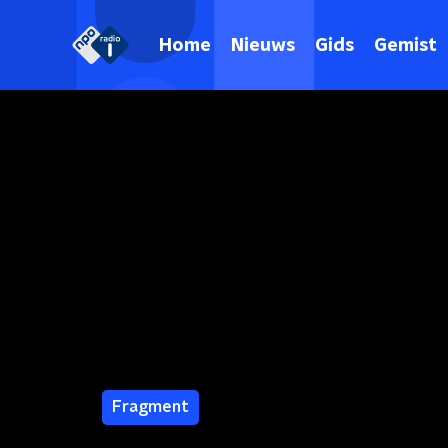
Home
Nieuws
Gids
Gemist
Fragment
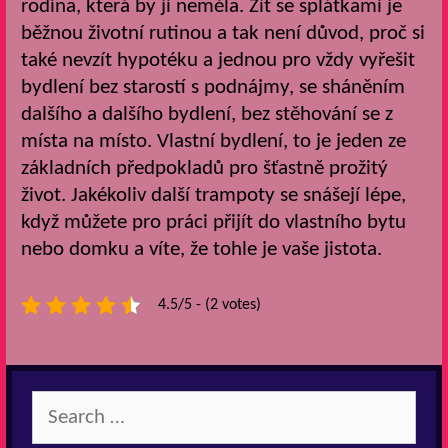
rodina, která by ji neměla. Žít se splátkami je
běžnou životní rutinou a tak není důvod, proč si
také nevzít hypotéku a jednou pro vždy vyřešit
bydlení bez starostí s podnájmy, se sháněním
dalšího a dalšího bydlení, bez stěhování se z
místa na místo.
Vlastní bydlení, to je jeden ze
základních předpokladů pro šťastně prožitý
život. Jakékoliv další trampoty se snášejí lépe,
když můžete pro práci přijít do vlastního bytu
nebo domku a víte, že tohle je vaše jistota.
4.5/5 - (2 votes)
Search
for:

+ + + +

## Problem statement
Put every line of text from the data above into a numbered list, skipping any blank lines and leaving the pictures out.

## Solved exercise
1. Home
2. Nieuws
3. Gids
4. Gemist
5. Fragment
6. rodina, která by ji neměla. Žít se splátkami je
7. běžnou životní rutinou a tak není důvod, proč si
8. také nevzít hypotéku a jednou pro vždy vyřešit
9. bydlení bez starostí s podnájmy, se sháněním
10. dalšího a dalšího bydlení, bez stěhování se z
11. místa na místo.
12. Vlastní bydlení, to je jeden ze
13. základních předpokladů pro šťastně prožitý
14. život. Jakékoliv další trampoty se snášejí lépe,
15. když můžete pro práci přijít do vlastního bytu
16. nebo domku a víte, že tohle je vaše jistota.
17. 4.5/5 - (2 votes)
18. Search
19. for:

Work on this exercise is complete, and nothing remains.